I agree. Nowadays I feel a bit bitter towards the baby boomers...


----------



## Everything Zen (Nov 27, 2018)

shortycocoa said:


> I didn't realize this was a thing.



I don't want to be associated with the snot-nosed Millenials that I work with are a decade younger walking around with headphones and lattes all day. Back in MY DAY we made our own lattes at home with the new-fangled cappuccino machines that started to come out when Starbucks was just becoming a "thing" in the late '90's. The kind of machines that you risked food poisoning from leftover milk foam if you didn't wash all the parts correctly. We knew how to use microfiche for really old articles at the library and the Dewy-Decimal system to navigate our way through the library. My dad was tech savvy and I was raised in a home with a computer ever since I could remember. I had my own learning software and learned Windows code to make things work with 5.25", 3.5" and eventually CD-Roms with Prodigy as my first internet service and HOW DARE someone pick up the call to the house when I was trying to get information to write my papers. We eventually graduated to America Online  I remember when tapes were a thing and my first CDs were the Disney Lion King and Alladin soundtracks


----------



## 1QTPie (Nov 28, 2018)

Sharpened said:


> Each generation was supposed to be 18-20 apart. I want to know who screwed everything up and when?
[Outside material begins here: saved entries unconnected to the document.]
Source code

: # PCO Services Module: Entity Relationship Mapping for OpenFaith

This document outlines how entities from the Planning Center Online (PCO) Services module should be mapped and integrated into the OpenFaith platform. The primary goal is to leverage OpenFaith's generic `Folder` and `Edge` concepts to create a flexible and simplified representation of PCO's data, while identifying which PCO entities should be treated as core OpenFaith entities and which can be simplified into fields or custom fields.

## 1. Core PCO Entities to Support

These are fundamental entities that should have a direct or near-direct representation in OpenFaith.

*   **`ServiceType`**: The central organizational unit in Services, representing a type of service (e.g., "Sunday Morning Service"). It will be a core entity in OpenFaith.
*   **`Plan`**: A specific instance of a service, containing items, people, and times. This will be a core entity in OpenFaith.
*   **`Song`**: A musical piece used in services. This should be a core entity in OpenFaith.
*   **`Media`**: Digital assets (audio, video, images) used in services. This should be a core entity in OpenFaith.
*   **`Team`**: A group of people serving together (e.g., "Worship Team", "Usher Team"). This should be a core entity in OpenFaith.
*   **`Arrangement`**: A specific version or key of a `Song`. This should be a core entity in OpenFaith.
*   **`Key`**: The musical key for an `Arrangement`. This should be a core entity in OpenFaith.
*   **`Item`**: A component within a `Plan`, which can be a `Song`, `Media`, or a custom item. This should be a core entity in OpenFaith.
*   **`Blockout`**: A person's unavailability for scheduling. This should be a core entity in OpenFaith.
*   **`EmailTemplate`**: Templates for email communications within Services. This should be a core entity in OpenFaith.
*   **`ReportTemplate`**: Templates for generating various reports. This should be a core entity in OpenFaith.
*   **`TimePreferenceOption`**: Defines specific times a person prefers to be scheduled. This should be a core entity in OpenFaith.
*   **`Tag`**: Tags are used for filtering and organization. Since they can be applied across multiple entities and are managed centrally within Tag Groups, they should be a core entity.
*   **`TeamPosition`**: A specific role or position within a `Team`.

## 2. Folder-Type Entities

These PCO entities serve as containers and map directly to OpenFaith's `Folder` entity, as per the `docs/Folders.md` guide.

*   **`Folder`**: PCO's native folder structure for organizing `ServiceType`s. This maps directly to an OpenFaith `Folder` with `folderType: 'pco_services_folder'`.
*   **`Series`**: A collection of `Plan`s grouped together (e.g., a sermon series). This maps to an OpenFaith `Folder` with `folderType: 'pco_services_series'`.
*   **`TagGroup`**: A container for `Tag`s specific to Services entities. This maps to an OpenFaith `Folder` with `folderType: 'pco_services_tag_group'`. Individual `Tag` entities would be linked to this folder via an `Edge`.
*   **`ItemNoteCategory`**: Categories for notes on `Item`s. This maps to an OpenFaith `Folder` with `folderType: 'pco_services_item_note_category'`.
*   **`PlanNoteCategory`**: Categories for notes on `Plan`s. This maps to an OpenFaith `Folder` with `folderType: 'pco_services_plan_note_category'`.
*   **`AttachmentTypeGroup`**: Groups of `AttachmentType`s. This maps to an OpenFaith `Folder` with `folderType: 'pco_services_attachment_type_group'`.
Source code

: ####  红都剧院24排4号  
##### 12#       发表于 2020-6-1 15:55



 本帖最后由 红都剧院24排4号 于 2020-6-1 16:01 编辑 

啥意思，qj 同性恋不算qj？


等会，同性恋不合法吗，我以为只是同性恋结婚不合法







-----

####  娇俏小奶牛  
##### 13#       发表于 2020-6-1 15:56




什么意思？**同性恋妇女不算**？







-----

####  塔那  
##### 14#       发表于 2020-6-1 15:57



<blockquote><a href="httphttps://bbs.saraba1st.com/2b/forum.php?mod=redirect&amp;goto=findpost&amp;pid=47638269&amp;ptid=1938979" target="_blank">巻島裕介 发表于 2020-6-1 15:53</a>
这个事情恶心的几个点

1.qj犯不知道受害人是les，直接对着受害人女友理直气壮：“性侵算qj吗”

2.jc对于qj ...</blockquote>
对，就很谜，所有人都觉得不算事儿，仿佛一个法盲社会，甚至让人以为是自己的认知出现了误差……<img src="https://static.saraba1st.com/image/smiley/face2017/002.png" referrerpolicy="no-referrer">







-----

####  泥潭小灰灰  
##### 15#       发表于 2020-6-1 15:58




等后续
Those of us who are in that special group of Gen X'ers born from 1976-1980.  They even gave us a different title (I will see if I can find it.) It's been all screwy since then.


----------



## doriannc (Nov 29, 2018)

That’s what popped up in my head. The real OG. Monopoly should’ve come out with a 1%  on where you buy jets, yachts and elections.  



1QTPie said:


> How about this one?  It's $20 at Target


----------



## doriannc (Nov 29, 2018)

Shoot I don’t knock them. I’m pretty sure Monopoly is 90 years old! They need a way to attract us “millennials”




AnjelLuvs said:


> *Life is hard so why not CHEAT! Hasbro doing tooo much!
> 
> 
> 
> ...


----------



## Dposh167 (Dec 4, 2018)

The starting year for millenials keeps moving and conflicting. For a long time it was 1980...then I see articles starting at 1982. Next it's going to be 1987. Like wtf.


----------



## ScorpioBeauty09 (Dec 4, 2018)

Menina Preta said:


> I agree. Nowadays I feel a bit bitter towards the baby boomers...


Me too. And the data shows, upper-middle class Boomers are to blame.


----------